Турок опустошил свою рюмку и снова протянул ее мне, сердечно улыбаясь
нам.
- Эта ваша служанка, - он указал большим пальцем на маму, - глуповата,
а? Не говорит по-гречески.
- Что он сказал? - спросила мама. Я добросовестно перевел.
- Какой наглец! - негодующе воскликнула мама. - Право же, Марго
заслуживает хорошей взбучки. Объясни ему, Джерри, кто я.
Я объяснил, и впечатление, произведенное моими словами на турка,
превзошло все, на что рассчитывала мама. Вскочив с громким криком на ноги,
он бросился к ней, схватил ее руки и осыпал их поцелуями. После чего, с
дрожащими от полноты чувств усами, продолжая сжимать ее пальцы, уставился на
мамино лицо.
- Мама, - чуть не пропел он, - матушка моего Миндального цветка...
- Что он такое говорит? - робко справилась мама.
Не успел, однако, я перевести, как турок рявкнул какое-то повеление
своим женам, и они наконец-то ожили. Вскочив с подушек, все три подбежали к
маме, подняли свои чадры и с великим благоговением принялись целовать ее
руки.
- Сколько можно меня целовать, - выдохнула мама. - Джерри, скажи им,
что это совершенно излишне.
Между тем турок, возвратив своих жен на подушки, снова повернулся к
маме. Могучей рукой обнял ее за плечи, отчего она жалобно вскрикнула, и
вскинул другую руку вверх в ораторском жесте.

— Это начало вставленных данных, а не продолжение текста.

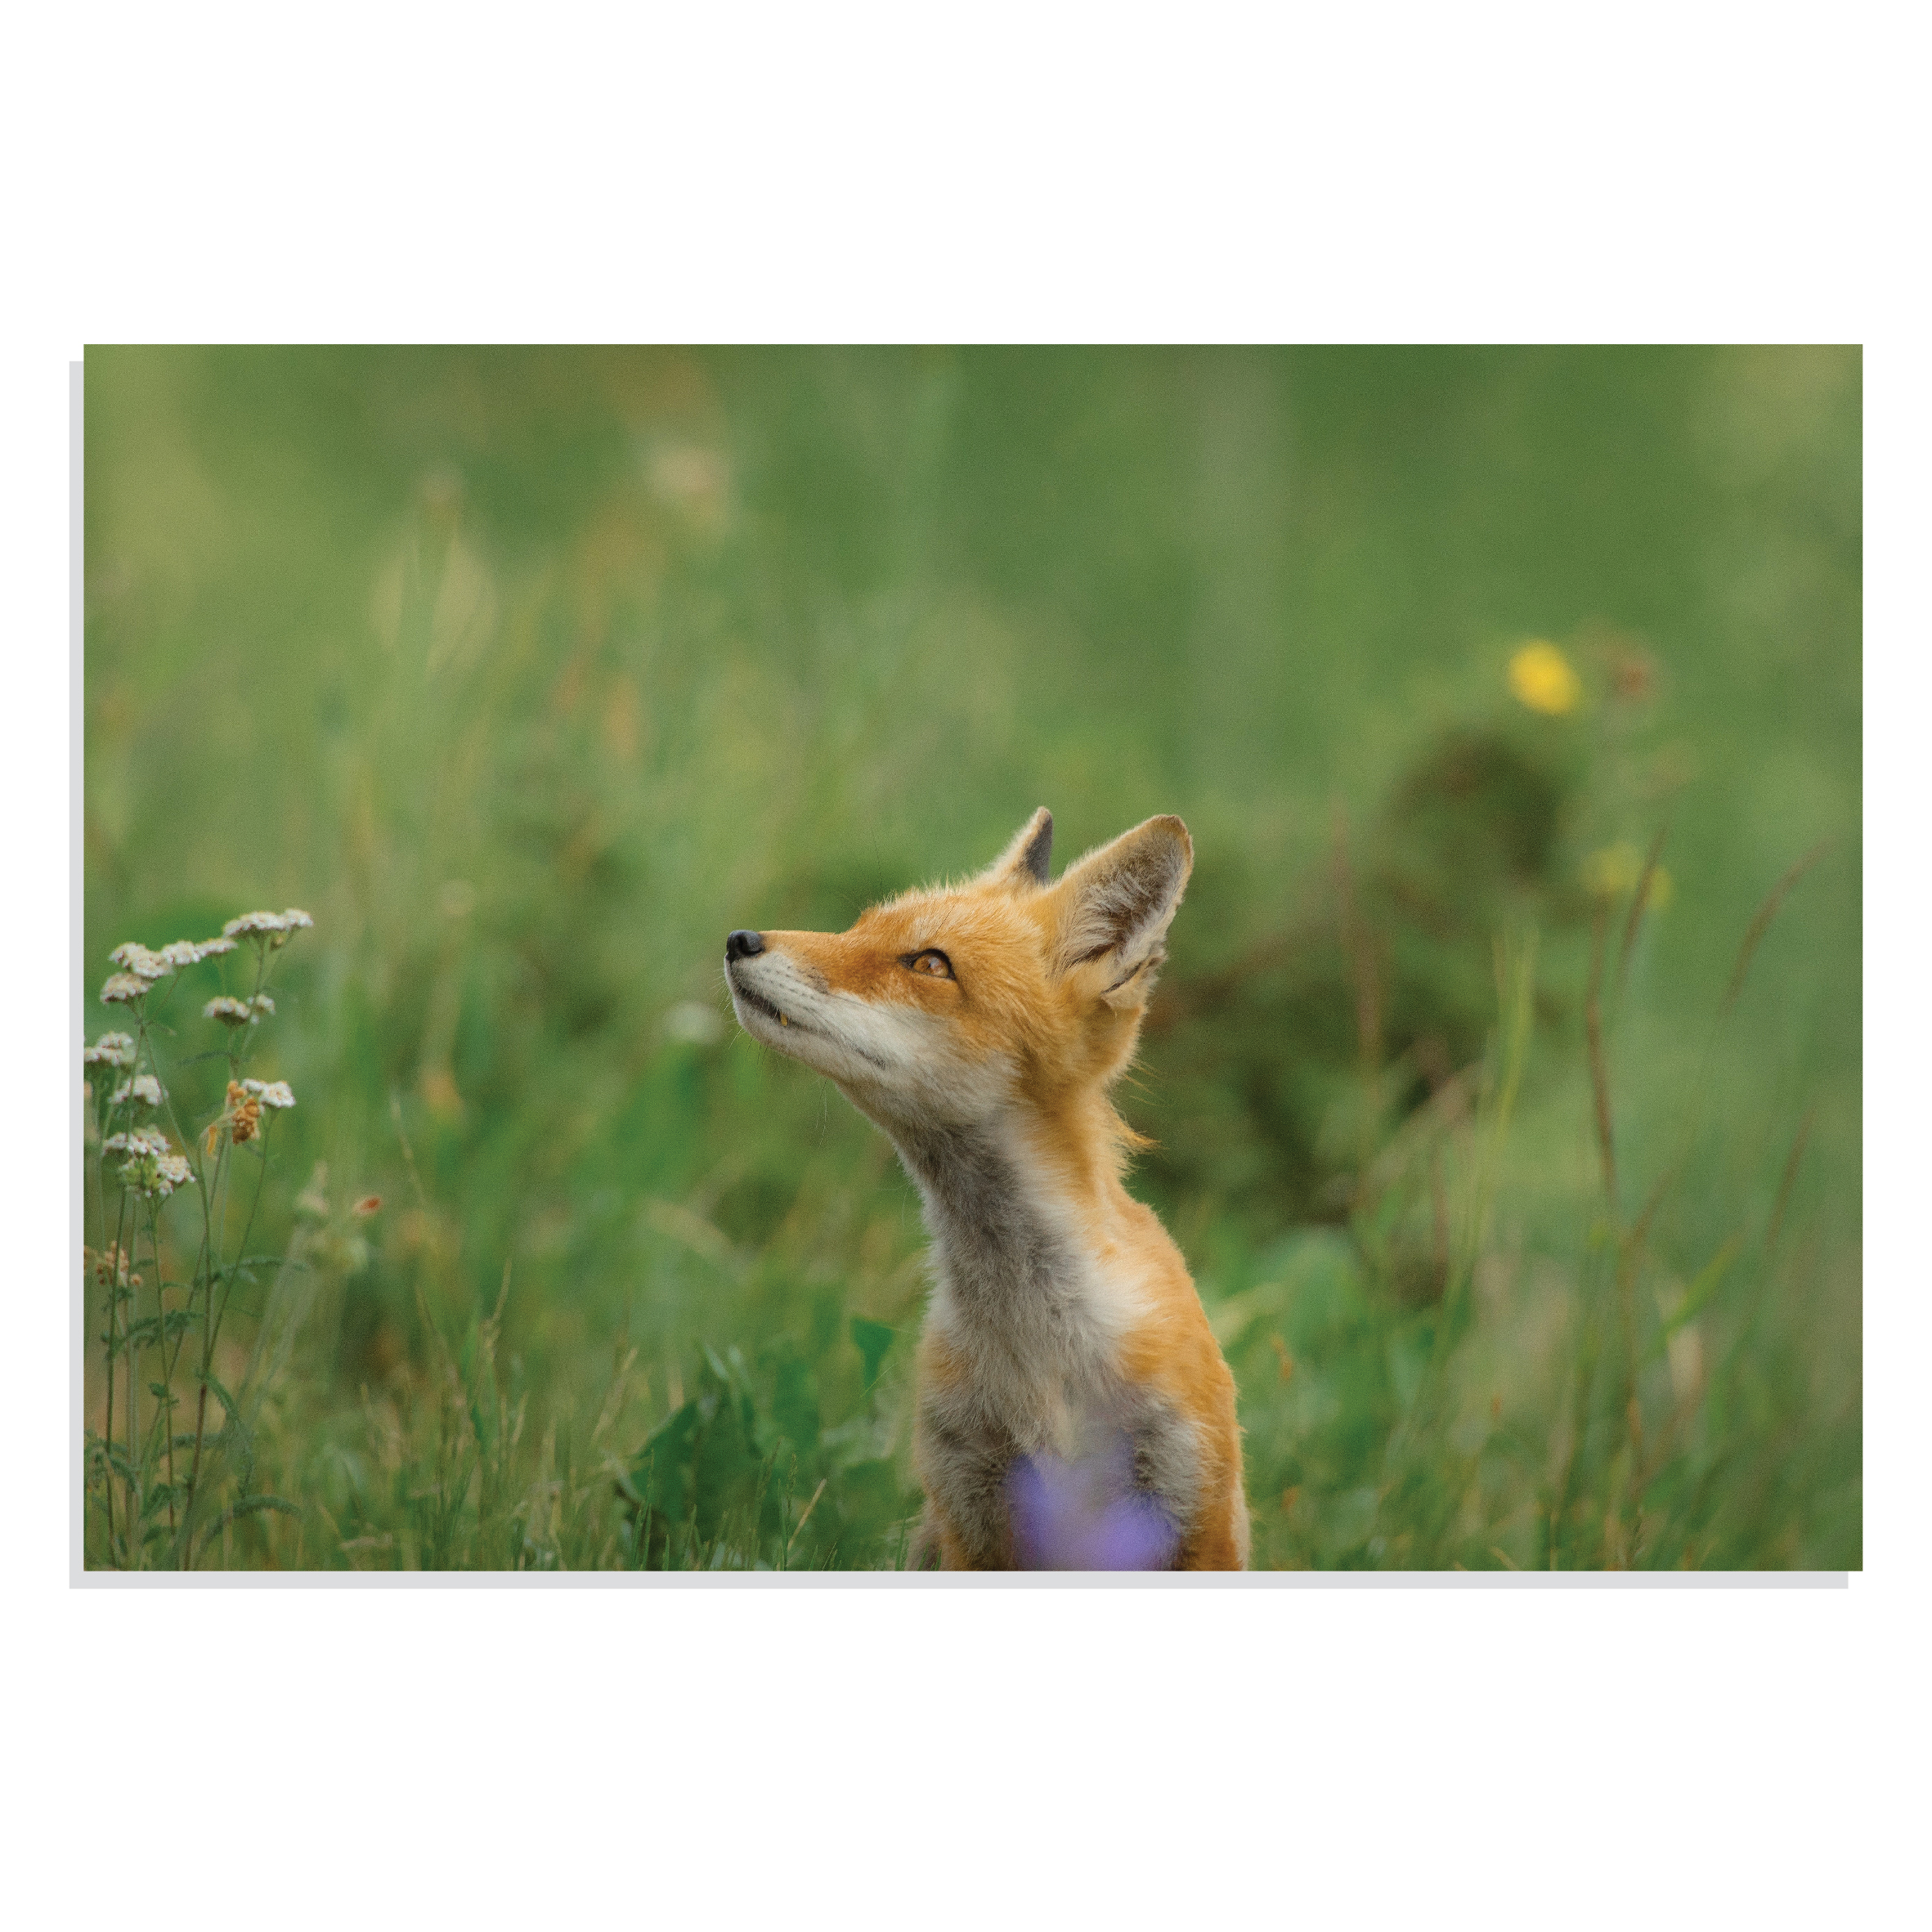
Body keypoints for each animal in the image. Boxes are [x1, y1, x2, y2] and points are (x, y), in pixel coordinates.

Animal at [722, 808, 1249, 1571]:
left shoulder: (1193, 1513)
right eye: (858, 928)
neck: (1037, 1351)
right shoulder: (968, 1508)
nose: (739, 940)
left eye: (928, 963)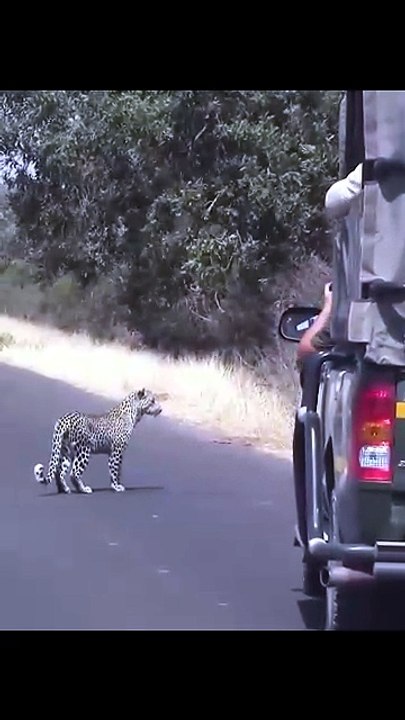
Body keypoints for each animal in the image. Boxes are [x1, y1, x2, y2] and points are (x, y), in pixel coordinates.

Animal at [34, 389, 162, 494]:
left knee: (58, 472)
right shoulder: (117, 451)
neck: (134, 414)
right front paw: (117, 486)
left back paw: (64, 489)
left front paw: (116, 485)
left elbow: (116, 470)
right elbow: (115, 470)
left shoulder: (113, 452)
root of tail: (63, 419)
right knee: (74, 472)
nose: (160, 409)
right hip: (83, 451)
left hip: (65, 451)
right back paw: (83, 489)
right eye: (152, 401)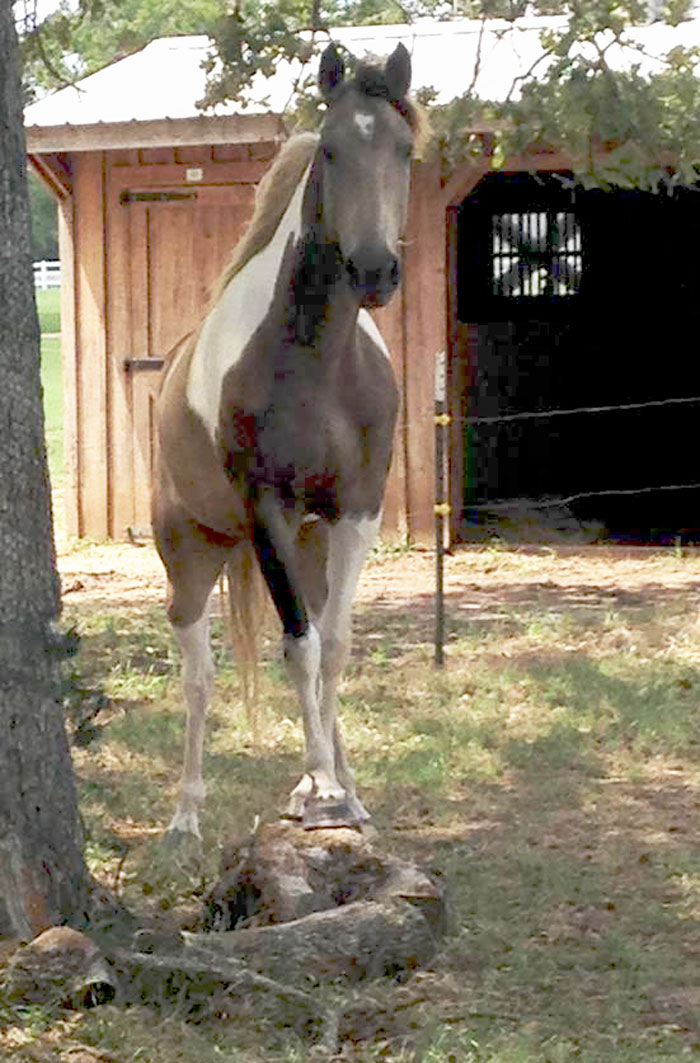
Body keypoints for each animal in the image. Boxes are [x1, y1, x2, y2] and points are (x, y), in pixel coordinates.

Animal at [154, 39, 422, 837]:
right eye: (330, 150)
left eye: (403, 148)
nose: (375, 270)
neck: (316, 362)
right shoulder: (266, 511)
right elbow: (297, 646)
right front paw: (320, 784)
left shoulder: (357, 512)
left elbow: (334, 645)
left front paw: (337, 791)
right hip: (191, 551)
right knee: (199, 673)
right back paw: (186, 814)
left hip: (308, 545)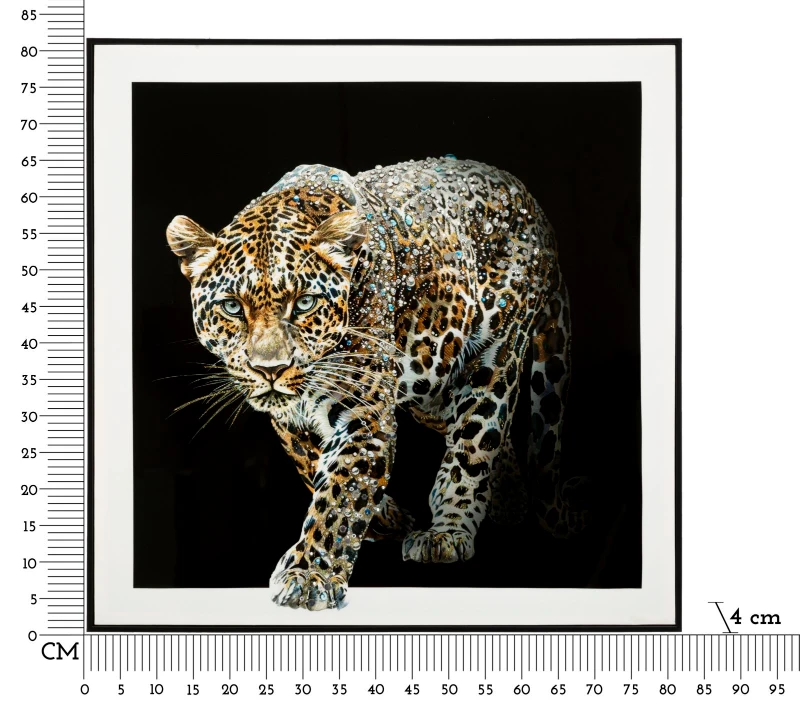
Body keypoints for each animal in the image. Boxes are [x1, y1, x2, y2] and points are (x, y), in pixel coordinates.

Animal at [167, 156, 583, 611]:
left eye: (305, 303)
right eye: (231, 307)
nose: (270, 369)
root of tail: (529, 199)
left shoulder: (365, 414)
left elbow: (339, 495)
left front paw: (309, 575)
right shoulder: (291, 421)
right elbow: (314, 465)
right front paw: (385, 519)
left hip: (496, 354)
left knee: (475, 440)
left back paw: (448, 531)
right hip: (432, 382)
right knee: (488, 434)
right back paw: (508, 502)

- Разве мог я подумать, - рокотал он, созерцая мамино лицо, - разве мог
я подумать, что когда-нибудь удостоюсь чести познакомиться с матушкой моего
Миндального цветка!
- Что он говорит? - беспокойно допытывалась мама, заключенная в
медвежьих объятиях турка.
Я перевел.
- Миндальный цветок? О чем он толкует? Этот человек ненормальный.
Я объяснил, что турецкий гость явно очарован нашей Марго и называет ее
таким именем. Мои слова подтвердили самые худшие опасения мамы относительно
намерений турка.
- Миндальный цветок - надо же! - негодующе молвила она. - Ну, пусть
только придет домой, я ей покажу Миндальный цветок!
В эту самую минуту, освеженная морским купанием, в гостиную вошла Марго
в облегающем купальнике.
- О-о-о-о! - радостно воскликнула она. - Мустафа! И Лена, и Мария, и
Телина! Вот чудесно!
Бросившись к Марго, турок почтительно поцеловал ее руки, а его жены
окружили их обоих, выражая свой восторг приглушенными звуками.
- Мама, это Мустафа, - сообщила Марго, сияя всем лицом.
- Мы уже познакомились, - сурово отозвалась мама. - И он испортил мое
новое платье, вернее, его барашек испортил. Ступай и оденься.